The work plan was divided into three main areas; (1) identify and characterise a selection of catch bonding protein complexes of interest, (2) develop a mild, site-specific methodology to functionalise polymer scaffolds with complexes of interest, and (3) to characterise the resulting hydrogels and their adaptability to mechanical stress and environmental changes.
Serine-aspartate repeat protein G (sdrG) from S. epidermidis and its complex with the beta strand of the extracellular matrix (ECM) protein fibrinogen (FgB), as well as the complex between pilus-related adhesin A (RrgA) from S. pneumoniae and the ECM protein fibronectin (Fn) were initially chosen as catch bonding (CB) complexes of interest, representing one of the strongest (sdrG-FgB) and one of the weakest (RrgA-Fn) bacterial CB complexes known at the time. However, initial experiments identified issues with RrgA-Fn as a model complex due to the weakness of the rupture forces and the similarity of the low and high force rupture regimes, which were more dramatically different in the sdrG-FgB complex. This was deemed to be more useful for eventual tuning of macroscale materials. Thus, focus was turned to exploring the limits of adaptability of sdrG-FgB and the effect of geometric and biochemical modifications to the sdrG structure, environmental and mechanical stress using single molecule force spectroscopy (SMFS). Here, we identified a strong effect of calcium concentration, geometric arrangement and point mutations, as well as the type of substrate (if we isolated the beta strand or used the full Fg protein as the complement) on the behaviour of the complex, while the expected dependence on pulling speed was remarkably small. This encouraged us to look more closely at cooperativity between the protein complexes because cells expressing CB proteins do have the ability to stick stronger as a function of applied force, but why not the individual proteins to such a great extent?

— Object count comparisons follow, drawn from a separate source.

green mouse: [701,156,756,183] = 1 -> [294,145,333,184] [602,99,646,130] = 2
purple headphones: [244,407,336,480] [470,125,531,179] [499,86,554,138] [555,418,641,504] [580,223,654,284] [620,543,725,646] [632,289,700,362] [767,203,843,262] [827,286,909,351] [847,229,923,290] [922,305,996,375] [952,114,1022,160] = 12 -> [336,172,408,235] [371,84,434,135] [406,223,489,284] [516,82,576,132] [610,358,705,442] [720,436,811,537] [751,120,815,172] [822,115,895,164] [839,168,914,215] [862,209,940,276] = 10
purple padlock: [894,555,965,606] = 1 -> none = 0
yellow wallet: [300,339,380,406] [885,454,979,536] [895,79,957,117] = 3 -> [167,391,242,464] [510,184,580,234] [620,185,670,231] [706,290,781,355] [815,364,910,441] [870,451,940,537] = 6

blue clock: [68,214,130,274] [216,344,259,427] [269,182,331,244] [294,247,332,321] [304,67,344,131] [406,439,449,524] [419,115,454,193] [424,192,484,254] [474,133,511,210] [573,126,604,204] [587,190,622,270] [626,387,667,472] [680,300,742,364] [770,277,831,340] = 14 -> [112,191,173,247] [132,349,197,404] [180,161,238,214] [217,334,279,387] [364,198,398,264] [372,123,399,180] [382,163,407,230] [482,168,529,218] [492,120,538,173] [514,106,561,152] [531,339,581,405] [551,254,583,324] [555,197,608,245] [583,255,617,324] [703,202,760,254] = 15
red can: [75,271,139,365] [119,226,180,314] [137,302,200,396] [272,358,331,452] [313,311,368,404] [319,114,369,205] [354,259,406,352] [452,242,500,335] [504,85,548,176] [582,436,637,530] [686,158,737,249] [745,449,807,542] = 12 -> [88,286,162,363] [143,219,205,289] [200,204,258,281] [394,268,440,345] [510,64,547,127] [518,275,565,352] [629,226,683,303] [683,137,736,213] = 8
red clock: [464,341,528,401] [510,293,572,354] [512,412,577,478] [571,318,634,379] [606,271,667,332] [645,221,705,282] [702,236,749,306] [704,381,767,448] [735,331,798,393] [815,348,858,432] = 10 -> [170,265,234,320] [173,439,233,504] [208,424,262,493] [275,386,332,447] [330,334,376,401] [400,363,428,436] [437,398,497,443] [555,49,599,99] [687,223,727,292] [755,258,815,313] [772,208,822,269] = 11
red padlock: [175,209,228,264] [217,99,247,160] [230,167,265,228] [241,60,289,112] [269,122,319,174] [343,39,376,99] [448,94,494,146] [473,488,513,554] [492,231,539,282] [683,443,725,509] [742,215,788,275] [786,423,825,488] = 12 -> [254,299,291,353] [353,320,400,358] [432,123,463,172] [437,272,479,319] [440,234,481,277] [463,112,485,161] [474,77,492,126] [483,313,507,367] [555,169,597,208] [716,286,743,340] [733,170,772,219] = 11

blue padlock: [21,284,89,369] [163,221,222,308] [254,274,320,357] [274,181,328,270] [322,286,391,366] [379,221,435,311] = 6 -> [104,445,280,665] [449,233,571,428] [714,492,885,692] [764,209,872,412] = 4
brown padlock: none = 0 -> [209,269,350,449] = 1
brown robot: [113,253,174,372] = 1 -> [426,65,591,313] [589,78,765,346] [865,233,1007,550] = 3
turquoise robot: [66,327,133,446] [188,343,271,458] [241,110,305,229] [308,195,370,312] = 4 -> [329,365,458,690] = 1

Instead of moving directly to the macroscale, we displayed the sdrG and its various mutants on the surface of yeast cells and used a technique called spinning disk microscopy (SDM), to apply shear stress to the cells after incubation on an Fg or FgB substrate and look at the cell distribution on the glass substrate as a function of shear force to determine the adhesive behaviour of the individual complexes. Here we saw the shear dependent behaviour we were hoping for, but this indicated that perhaps the sticking ability of pathogenic bacteria is a cooperative rather than a single molecule effect, something we hadn’t previously expected! We followed this up with particle imaging velocimetry and numerical modelling using computational fluid dynamics to further develop this theory, which further confirmed the importance of cooperativity but downplayed the importance of geometry at the microscale.
Finally to the macroscale. We successfully developed a mild methodology to ensure site-specific immobilisation of the proteins on aminated polysaccharides (primarily chitosan, but we were also able to aminate other polysaccharides and achieve functionalisation of the surface with the proteins) with reasonable reproducibility (issues with reproducibility were more linked to the variations observed in polymers of natural origin). We also explored embedding yeast cells with displayed proteins or protein-functionalised microspheres in inert polysaccharide matrices of alginate or gellan gum. This gave us detailed insight into the importance of the polysaccharide backbone; a weaker or more flexible polysaccharide made it easier to see the effect of the CB cross-links but gave us a material that was difficult to manipulate, while a more robust backbone gave better handleability but dampened the effect of the catch bond. A lot of time was spent optimising the perfect CatchGel until it was clear there was no perfect option, just the optimum for a specific application. Mass photometry, rheology, and AFM-microrheology were all used to come to this conclusion.
In summary, by employing single molecule force spectroscopy, spinning disk microscopy, rheology and a number of ancillary techniques to verify our observations, alongside numerical modelling we were able to investigate complex multi-lengthscale interactions and elucidate design parameters for the exploitation of mechanosensitive protein complexes on the macroscale.